CENTRALBATAM.CO.ID, TANJUNGPINANG -Kepala Imigrasi Kelas I Tanjungpinang mengatakan selama periode 2017, pihaknya telah menerbitkan sebanyak 16098 pasport. Jumlah ini lebih kecil dibanding tahun 2016 dengan total pengeluaran pasport sebanyak 17522.
“Saat ini kita tidak bisa membandingkan jumlahnya karena masih ada masa kerja 15 hari sebelum akhir tahun,” ujar Kepala Seksi Lalu Lintas dan Status Keimigrasian Kantor Imigrasi Kelas I Tanjungpinang, Tatok Heri Sasono pada kofrensi press terkait kinerja Pencapain kerja Akhir Tahun 2017, Selasa (19/12)
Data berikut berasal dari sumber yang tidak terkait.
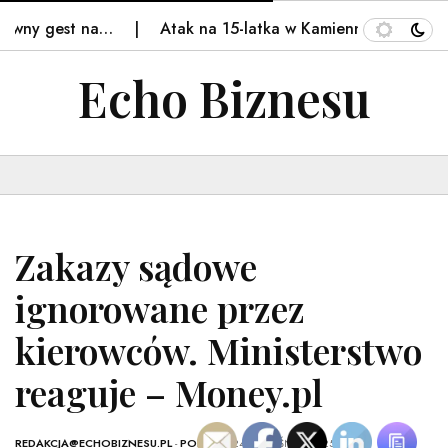
ny gest na…
Atak na 15-latka w Kamiennej Górze. Poli
Echo Biznesu
Zakazy sądowe
ignorowane przez
kierowców. Ministerstwo
reaguje – Money.pl
REDAKCJA@ECHOBIZNESU.PL
-
POLSKA
- 24 WRZEŚNIA, 2025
Ia menjelaskan, selain pasport yang diterbitkan terdapat 34 pemohon non procedural (np) juga ditolak. Penolakan ini dikarenakan tidak memenuhi persyaratan.
“35 np kita tolak. Selain itu ada 34 Warga Negara Asing (WNA) yang juga ditolak masuk ke Indonesia karena tujuan tidak jelas,” sebutnya.
Lebih lanjut ia mengatakan, selain WNA yang ditolak masuk ke Indonesia, terdapat 22 WNI yang cekal pergi keluar Negeri karena tidak ada sponsor atau tujuan keberangkatan yang jelas.
Berdasarkan data keimigrasi yang diperoleh di tempat pemeriksaan pihak Imigrasi di Pelabuhan Sri Pura Bintan Tanjungpinang, tercatat 95.221 WNI yang berangkat ke luar Negeri. Dari jumlah itu tercata 175 WNI yang memakai kartu pintar Imigrasi atau Smart Card.
Sedangkan WNI yang datang ke Tanjungpjnang melalui pelabuhan itu katanya 93784 orang.
“Kemudian penumpang WNA yang datang sepanjang tahun 2017 yaitu 98.942 orang. Warga Negara Singapore merupakan penumpang WNA terbanyak dengan total penumpang 55.417 orang,” jelasnya.
Lebih lanjut Tatok merincikan WNA asal China kedua yang paling banyak berkunjung ke Tanjungpinang dengan total 21401 penumpang. Kemudian diurutan ketiga diisi oleh WNA asal Malaysia sebanyak 11130 orang, India 2684 orang. Dan terakhir dari Filipina sebanyak 1258 orang.

Dalam kesempatan itu, ia mengatakan Imigrasi kelas I Tanjungpinang akan terus meningkatkan kinerja kerjanya. Sehingga pelayanan baik terhadap WNA maupun WNI lebih baik. (Ndn).